Saved data entries ▸
★ ★ ★
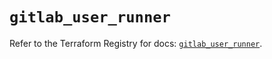 # `gitlab_user_runner`

Refer to the Terraform Registry for docs: [`gitlab_user_runner`](https://registry.terraform.io/providers/gitlabhq/gitlab/18.3.0/docs/resources/user_runner).
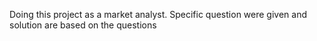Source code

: Doing this project as a market analyst. Specific question were given and solution are based on the questions
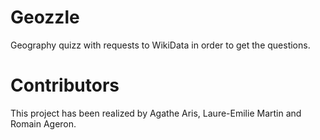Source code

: # Geozzle
Geography quizz with requests to WikiData in order to get the questions.

# Contributors

This project has been realized by Agathe Aris, Laure-Emilie Martin and Romain Ageron.
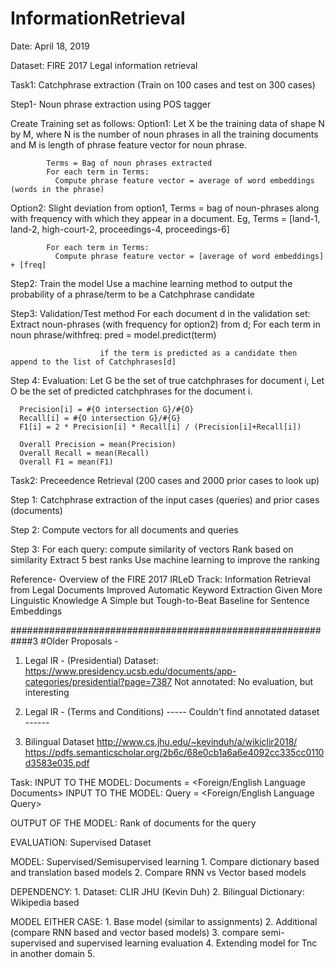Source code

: # InformationRetrieval
Date: April 18, 2019

Dataset: FIRE 2017 Legal information retrieval

Task1: Catchphrase extraction (Train on 100 cases and test on 300 cases)

Step1- Noun phrase extraction using POS tagger

Create Training set as follows:
  Option1:
            Let X be the training data of shape N by M, where N is the number of noun phrases in all the training documents and M is length of phrase feature vector for noun phrase.

            Terms = Bag of noun phrases extracted
            For each term in Terms:
              Compute phrase feature vector = average of word embeddings (words in the phrase)

  Option2:
            Slight deviation from option1,
            Terms = bag of noun-phrases along with frequency with which they appear in a document.
            Eg, Terms = [land-1, land-2, high-court-2, proceedings-4, proceedings-6]

            For each term in Terms:
              Compute phrase feature vector = [average of word embeddings] + [freq]


Step2: Train the model
      Use a machine learning method to output the probability of a phrase/term to be a Catchphrase candidate

Step3: Validation/Test method
      For each document d in the validation set:
            Extract noun-phrases (with frequency for option2) from d;
                  For each term in noun phrase/withfreq:
                        pred = model.predict(term)

                        if the term is predicted as a candidate then append to the list of Catchphrases[d]

Step 4: Evaluation:
      Let G be the set of true catchphrases for document i,
      Let O be the set of predicted catchphrases for the document i.

      Precision[i] = #{O intersection G}/#{O}
      Recall[i] = #{O intersection G}/#{G}
      F1[i] = 2 * Precision[i] * Recall[i] / (Precision[i]+Recall[i])

      Overall Precision = mean(Precision)
      Overall Recall = mean(Recall)
      Overall F1 = mean(F1)


Task2: Preceedence Retrieval (200 cases and 2000 prior cases to look up)

Step 1: Catchphrase extraction of the input cases (queries) and prior cases (documents)

Step 2: Compute vectors for all documents and queries

Step 3: For each query:
            compute similarity of vectors
            Rank based on similarity
            Extract 5 best ranks
            Use  machine learning to improve the ranking

Reference-
Overview of the FIRE 2017 IRLeD Track: Information Retrieval from Legal Documents
Improved Automatic Keyword Extraction Given More Linguistic Knowledge
A Simple but Tough-to-Beat Baseline for Sentence Embeddings

############################################################3
#Older Proposals -

1. Legal IR - (Presidential)
Dataset: https://www.presidency.ucsb.edu/documents/app-categories/presidential?page=7387
Not annotated: No evaluation, but interesting

2. Legal IR - (Terms and Conditions)
----- Couldn't find annotated dataset ------

3. Bilingual Dataset
http://www.cs.jhu.edu/~kevinduh/a/wikiclir2018/
https://pdfs.semanticscholar.org/2b6c/68e0cb1a6a6e4092cc335cc0110d3583e035.pdf


Task:
INPUT TO THE MODEL: Documents = <Foreign/English Language Documents>
INPUT TO THE MODEL: Query = <Foreign/English Language Query>

OUTPUT OF THE MODEL: Rank of documents for the query

EVALUATION: Supervised Dataset

MODEL: Supervised/Semisupervised learning
      1. Compare dictionary based and translation based models
      2. Compare RNN vs Vector based models

DEPENDENCY:
      1. Dataset: CLIR JHU (Kevin Duh)
      2. Bilingual Dictionary: Wikipedia based

MODEL EITHER CASE:
      1. Base model (similar to assignments)
      2. Additional (compare RNN based and vector based models)
      3. compare semi-supervised and supervised learning evaluation
      4. Extending model for Tnc in another domain
      5.
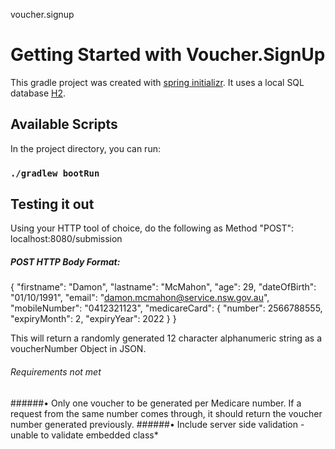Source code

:voucher.signup

# Getting Started with Voucher.SignUp

This gradle project was created with [spring initializr](https://start.spring.io/). It uses a local SQL database [H2](https://www.h2database.com/).

## Available Scripts

In the project directory, you can run:

### `./gradlew bootRun`

## Testing it out

Using your HTTP tool of choice, do the following as Method "POST": localhost:8080/submission

##### POST HTTP Body Format:

{
"firstname": "Damon",
"lastname": "McMahon",
"age": 29,
"dateOfBirth": "01/10/1991",
"email": "damon.mcmahon@service.nsw.gov.au",
"mobileNumber": "0412321123",
"medicareCard": {
"number": 2566788555,
"expiryMonth": 2,
"expiryYear": 2022
} }

This will return a randomly generated 12 character alphanumeric string as a voucherNumber Object in JSON.

###### Requirements not met

######• Only one voucher to be generated per Medicare number. If a request from the same number comes through, it should return the voucher number generated previously.
######• Include server side validation - unable to validate embedded class*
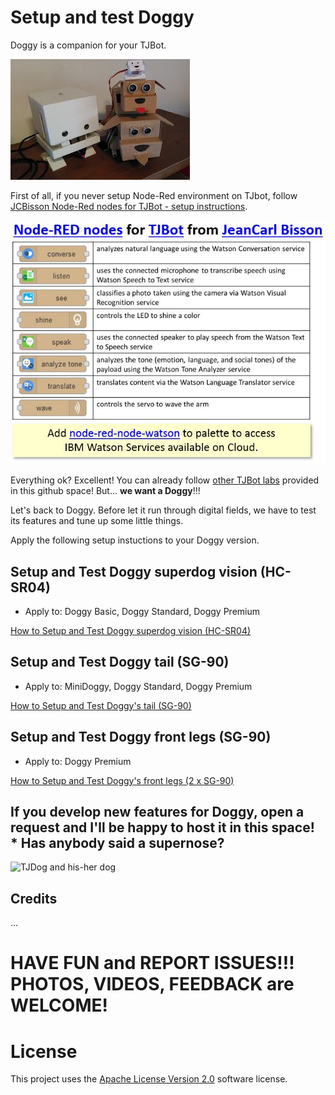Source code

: # Setup and test Doggy

Doggy is a companion for your TJBot.

![Doggy's family](https://github.com/fmanclossi/TJBot-playbook/blob/master/examples/Doggy/Media/Doggy's%20family%20updated.jpg)

First of all, if you never setup Node-Red environment on TJbot, follow [JCBisson Node-Red nodes for TJBot - setup instructions](https://github.com/fmanclossi/TJBot-playbook/blob/master/setup/Setup_Node-Red_on_TJBot.md).

![TJBot nodes from JeanCarl Bisson](https://github.com/fmanclossi/TJBot-playbook/blob/master/setup/Images/TJBot%20Lab%20-%20TJBot%20nodes%20from%20JeanCarl%20Bisson.jpg)

Everything ok? Excellent! You can already follow [other TJBot labs](https://github.com/fmanclossi/TJBot-playbook/tree/master/examples) provided in this github space! But... **we want a Doggy**!!!

Let's back to Doggy. Before let it run through digital fields, we have to test its features and tune up some little things.

Apply the following setup instuctions to your Doggy version.

## Setup and Test Doggy superdog vision (HC-SR04)

* Apply to: Doggy Basic, Doggy Standard, Doggy Premium

[How to Setup and Test Doggy superdog vision (HC-SR04)](https://github.com/fmanclossi/TJBot-playbook/blob/master/examples/Doggy/Setup%20superdog%20vision%20wich%20HC-SR04.md)

## Setup and Test Doggy tail (SG-90)

* Apply to: MiniDoggy, Doggy Standard, Doggy Premium

[How to Setup and Test Doggy's tail (SG-90)](https://github.com/fmanclossi/TJBot-playbook/blob/master/examples/Doggy/Setup%20cute%20tail%20using%20SG-90.md)

## Setup and Test Doggy front legs (SG-90)

* Apply to: Doggy Premium

[How to Setup and Test Doggy's front legs (2 x SG-90)](https://github.com/fmanclossi/TJBot-playbook/blob/master/examples/Doggy/Setup%20front%20legs%20using%20SG-90.md)

## If you develop new features for Doggy, open a request and I'll be happy to host it in this space! * Has anybody said a supernose? 


![TJDog and his-her dog](https://github.com/fmanclossi/TJBot-playbook/blob/master/examples/Doggy/Media/TJBot%20and%20Doggy%20-%20advanced%20version.gif)


## Credits

...

# HAVE FUN and REPORT ISSUES!!! PHOTOS, VIDEOS, FEEDBACK are WELCOME!

# License  
This project uses the [Apache License Version 2.0](../../LICENSE) software license.  
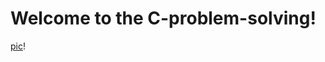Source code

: # Welcome to the C-problem-solving!

[pic](https://github.com/abdullahalsuad/C-problem-solving/blob/main/why-c-is-so-popular-and-still-the-best-programming-language-1564571756694.jpg?raw=true)!
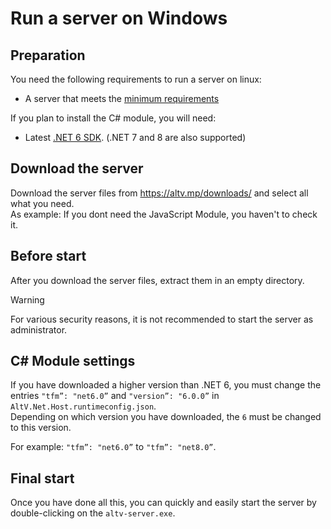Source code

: # Run a server on Windows


## Preparation

You need the following requirements to run a server on linux:
- A server that meets the [minimum requirements](../serverspecs.md)

If you plan to install the C# module, you will need:
- Latest [.NET 6 SDK](https://dotnet.microsoft.com/en-us/download/dotnet/6.0). (.NET 7 and 8 are also supported)

## Download the server

Download the server files from https://altv.mp/downloads/ and select all what you need.<br />
As example: If you dont need the JavaScript Module, you haven't to check it.

## Before start

After you download the server files, extract them in an empty directory.<br />

> [!WARNING]
> For various security reasons, it is not recommended to start the server as administrator.

## C# Module settings

If you have downloaded a higher version than .NET 6, you must change the entries `"tfm”: "net6.0”` and `"version”: "6.0.0”` in `AltV.Net.Host.runtimeconfig.json`.<br />
Depending on which version you have downloaded, the `6` must be changed to this version.

For example: `"tfm”: "net6.0”` to `"tfm”: "net8.0”`.

## Final start

Once you have done all this, you can quickly and easily start the server by double-clicking on the `altv-server.exe`.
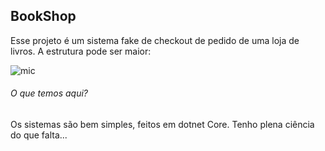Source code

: ## BookShop
Esse projeto é um sistema fake de checkout de pedido de uma loja de livros.
A estrutura pode ser maior:

![mic](https://i.imgur.com/z70HIEL.png "mic")

###### O que temos aqui?
Os sistemas são bem simples, feitos em dotnet Core.
Tenho plena ciência do que falta...

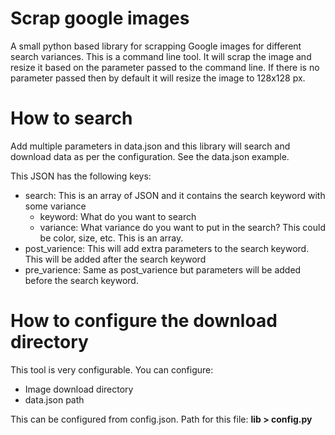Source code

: # Scrap google images
A small python based library for scrapping Google images for different search variances. This is a command line tool. It will scrap the image and resize it based on the parameter passed to the command line. If there is no parameter passed then by default it will resize the image to 128x128 px.

# How to search
Add multiple parameters in data.json and this library will search and download data as per the configuration. See the data.json example.

This JSON has the following keys:
- search: This is an array of JSON and it contains the search keyword with some variance 
  - keyword: What do you want to search
  - variance: What variance do you want to put in the search? This could be color, size, etc. This is an array.
- post_varience: This will add extra parameters to the search keyword. This will be added after the search keyword
- pre_varience: Same as post_varience but parameters will be added before the search keyword.

# How to configure the download directory
This tool is very configurable. 
You can configure:
- Image download directory
- data.json path

This can be configured from config.json. 
Path for this file: **lib > config.py**

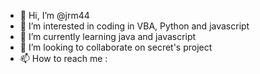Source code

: - 👋 Hi, I’m @jrm44
- 👀 I’m interested in coding in VBA, Python and javascript
- 🌱 I’m currently learning java and javascript
- 💞️ I’m looking to collaborate on secret's project
- 📫 How to reach me : 

<!---
jrm44/jrm44 is a ✨ special ✨ repository because its `README.md` (this file) appears on your GitHub profile.
You can click the Preview link to take a look at your changes.
--->
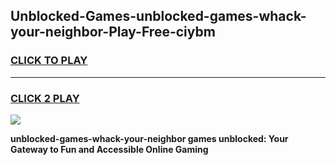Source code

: 
## Unblocked-Games-unblocked-games-whack-your-neighbor-Play-Free-ciybm
<h3>
<a href="https://premium76.site?title=unblocked-games-whack-your-neighbor&ref=09A">CLICK TO PLAY</a></h3>
<hr>

<h3>
<a href="https://premium76.site?title=unblocked-games-whack-your-neighbor&ref=09A">CLICK 2 PLAY</a>
  
</h3>

<a href="https://premium76.site?title=unblocked-games-whack-your-neighbor&ref=09A"><img src="https://clearcache.store/games.png"></a>


**unblocked-games-whack-your-neighbor games unblocked: Your Gateway to Fun and Accessible Online Gaming**
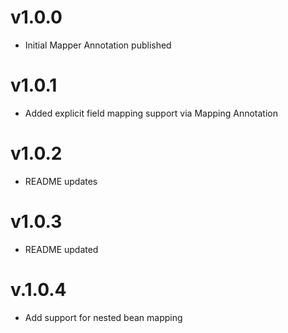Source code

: # v1.0.0

- Initial Mapper Annotation published

# v1.0.1

- Added explicit field mapping support via Mapping Annotation

# v1.0.2

- README updates

# v1.0.3

- README updated

# v.1.0.4

- Add support for nested bean mapping
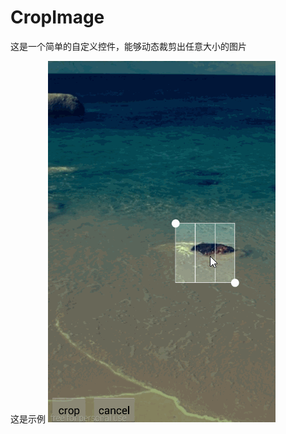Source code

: # CropImage

这是一个简单的自定义控件，能够动态裁剪出任意大小的图片

这是示例
![image](https://github.com/hellojiawa/CropImage/blob/master/demo.gif)
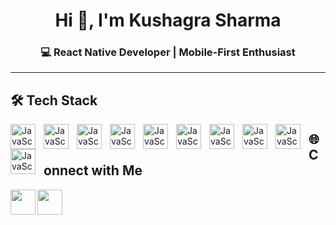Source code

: <h1 align="center">Hi 👋, I'm Kushagra Sharma</h1>
<h3 align="center">💻 React Native Developer | Mobile-First Enthusiast</h3>

---

## 🛠️ Tech Stack

<div>
  <img align="left" alt="JavaScript" width="40" style="padding-right: 10px" src="https://cdn.jsdelivr.net/gh/devicons/devicon@latest/icons/javascript/javascript-original.svg" />
  <img align="left" alt="JavaScript" width="40" style="padding-right: 10px" src="https://cdn.jsdelivr.net/gh/devicons/devicon@latest/icons/typescript/typescript-original.svg" />
  <img align="left" alt="JavaScript" width="40" style="padding-right: 10px" src="https://cdn.jsdelivr.net/gh/devicons/devicon@latest/icons/reactnative/reactnative-original-wordmark.svg" />
  <img align="left" alt="JavaScript" width="40" style="padding-right: 10px" src="https://cdn.jsdelivr.net/gh/devicons/devicon@latest/icons/expo/expo-original-wordmark.svg" />
  <img align="left" alt="JavaScript" width="40" style="padding-right: 10px" src="https://cdn.jsdelivr.net/gh/devicons/devicon@latest/icons/nodejs/nodejs-original-wordmark.svg" />
  <img align="left" alt="JavaScript" width="40" style="padding-right: 10px" src="https://cdn.jsdelivr.net/gh/devicons/devicon@latest/icons/express/express-original.svg" />
  <img align="left" alt="JavaScript" width="40" style="padding-right: 10px" src="https://cdn.jsdelivr.net/gh/devicons/devicon@latest/icons/firebase/firebase-original.svg" />
  <img align="left" alt="JavaScript" width="40" style="padding-right: 10px" src="https://cdn.jsdelivr.net/gh/devicons/devicon@latest/icons/git/git-original.svg" />
  <img align="left" alt="JavaScript" width="40" style="padding-right: 10px" src="https://cdn.jsdelivr.net/gh/devicons/devicon@latest/icons/github/github-original.svg" />
  <img align="left" alt="JavaScript" width="40" style="padding-right: 10px" src="https://cdn.jsdelivr.net/gh/devicons/devicon@latest/icons/androidstudio/androidstudio-original.svg" />
</div>

## 🌐 Connect with Me  

<div>
  <a href="https://linkedin.com/in/kushgr-shrma" target="_blank" style="margin: 0 20px;">
    <img align="left" width="40" src="https://cdn.jsdelivr.net/gh/devicons/devicon@latest/icons/linkedin/linkedin-original.svg" />
  </a>
  <a href="mailto:kushgr.shrma@gmail.com" style="margin: 0 20px;">
    <img align="left" width="40" src="https://cdn-icons-png.flaticon.com/512/732/732200.png"/>
  </a>
</div>

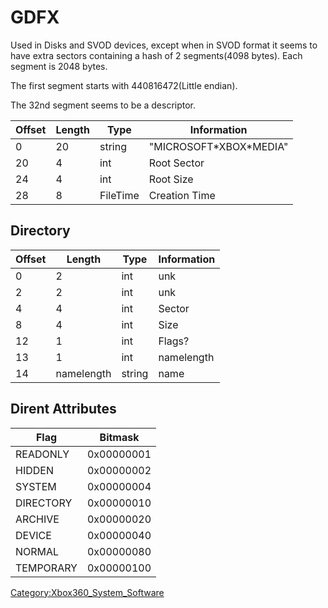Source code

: # GDFX

Used in Disks and SVOD devices, except when in SVOD format it seems to
have extra sectors containing a hash of 2 segments(4098 bytes).
Each segment is 2048 bytes.

The first segment starts with 440816472(Little endian).

The 32nd segment seems to be a descriptor.

| Offset | Length | Type     | Information              |
| ------ | ------ | -------- | ------------------------ |
| 0      |     20 | string   | "MICROSOFT\*XBOX\*MEDIA" |
| 20     |      4 | int      |              Root Sector |
| 24     |      4 | int      |                Root Size |
| 28     |      8 | FileTime |            Creation Time |

## Directory

| Offset | Length     | Type   | Information |
| ------ | ---------- | ------ | ----------- |
| 0      | 2          | int    | unk         |
| 2      | 2          | int    | unk         |
| 4      | 4          | int    | Sector      |
| 8      | 4          | int    | Size        |
| 12     | 1          | int    | Flags?      |
| 13     | 1          | int    | namelength  |
| 14     | namelength | string | name        |

## Dirent Attributes

| Flag      | Bitmask    |
| --------- | ---------- |
| READONLY  | 0x00000001 |
| HIDDEN    | 0x00000002 |
| SYSTEM    | 0x00000004 |
| DIRECTORY | 0x00000010 |
| ARCHIVE   | 0x00000020 |
| DEVICE    | 0x00000040 |
| NORMAL    | 0x00000080 |
| TEMPORARY | 0x00000100 |


[Category:Xbox360_System_Software](../Category_Xbox360_System_Software)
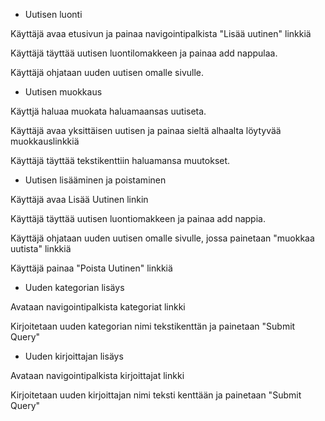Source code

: * Uutisen luonti


Käyttäjä avaa etusivun ja painaa navigointipalkista "Lisää uutinen" linkkiä

Käyttäjä täyttää uutisen luontilomakkeen ja painaa add nappulaa.

Käyttäjä ohjataan uuden uutisen omalle sivulle.



* Uutisen muokkaus


Käyttjä haluaa muokata haluamaansas uutiseta.

Käyttäjä avaa yksittäisen uutisen ja painaa sieltä alhaalta löytyvää muokkauslinkkiä

Käyttäjä täyttää tekstikenttiin haluamansa muutokset.



* Uutisen lisääminen ja poistaminen


Käyttäjä avaa Lisää Uutinen linkin

Käyttäjä täyttää uutisen luontiomakkeen ja painaa add nappia.

Käyttäjä ohjataan uuden uutisen omalle sivulle, jossa painetaan "muokkaa uutista" linkkiä

Käyttäjä painaa "Poista Uutinen" linkkiä



* Uuden kategorian lisäys


Avataan navigointipalkista kategoriat linkki

Kirjoitetaan uuden kategorian nimi tekstikenttän ja painetaan "Submit Query"



* Uuden kirjoittajan lisäys


Avataan navigointipalkista kirjoittajat linkki

Kirjoitetaan uuden kirjoittajan nimi teksti kenttään ja painetaan "Submit Query"
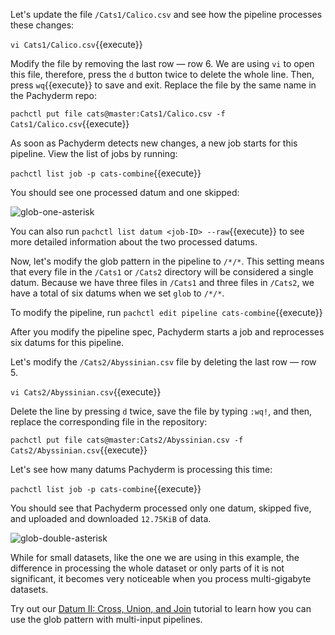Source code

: Let's update the file `/Cats1/Calico.csv` and see how the pipeline
processes these changes:

`vi Cats1/Calico.csv`{{execute}}

Modify the file by removing the last row — row 6. We are using
`vi` to open this file, therefore, press the `d` button twice
to delete the whole line. Then, press `wq`{{execute}} to save
and exit.
Replace the file by the same name in the Pachyderm repo:

`pachctl put file cats@master:Cats1/Calico.csv -f Cats1/Calico.csv`{{execute}}

As soon as Pachyderm detects new changes, a new job starts for this pipeline.
View the list of jobs by running:

`pachctl list job -p cats-combine`{{execute}}

You should see one processed datum and one skipped:

![glob-one-asterisk](/svekars/scenarios/datum-intro/assets/glob-one-asterisk.png)

You can also run `pachctl list datum <job-ID> --raw`{{execute}} to see more
detailed information about the two processed datums.

Now, let's modify the glob pattern in the pipeline to `/*/*`. This setting
means that every file in the `/Cats1` or `/Cats2` directory will be considered
a single datum. Because we have three files in `/Cats1` and three files in
`/Cats2`, we have a total of six datums when we set `glob` to `/*/*`.

To modify the pipeline, run `pachctl edit pipeline cats-combine`{{execute}}

After you modify the pipeline spec, Pachyderm starts a job and reprocesses six
datums for this pipeline.

Let's modify the `/Cats2/Abyssinian.csv` file by deleting the last row — row 5.

`vi Cats2/Abyssinian.csv`{{execute}}

Delete the line by pressing `d` twice, save the file by typing `:wq!`, and
then, replace the corresponding file in the repository:

`pachctl put file cats@master:Cats2/Abyssinian.csv -f Cats2/Abyssinian.csv`{{execute}}

Let's see how many datums Pachyderm is processing this time:

`pachctl list job -p cats-combine`{{execute}}

You should see that Pachyderm processed only one datum, skipped five, and
uploaded and downloaded `12.75KiB` of data.

![glob-double-asterisk](/svekars/scenarios/datum-intro/assets/glob-double-asterisk.png)

While for small datasets, like the one we are using in this example, the
difference in processing the whole dataset or only parts of it is
not significant, it becomes very noticeable when you process multi-gigabyte
datasets.

Try out our [Datum II: Cross, Union, and Join]() tutorial to learn
how you can use the glob pattern with multi-input pipelines.
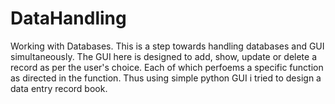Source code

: # DataHandling
Working with Databases.
This is a step towards handling databases and GUI simultaneously.
The GUI here is designed to add, show, update or delete a record as per the user's choice.
Each of which perfoems a specific function as directed in the function.
Thus using simple python GUI i tried to design a data entry record book.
★ ★ ★
Task instructions ▸ In the answer, give only the lines from the top of the data above through the line with "on the questions", reproduced exactly; no picture may appear.

Task response ▸
 # `gitlab_user_runner`

Refer to the Terraform Registry for docs: [`gitlab_user_runner`](https://registry.terraform.io/providers/gitlabhq/gitlab/18.3.0/docs/resources/user_runner).
Source code

: Doing this project as a market analyst. Specific question were given and solution are based on the questions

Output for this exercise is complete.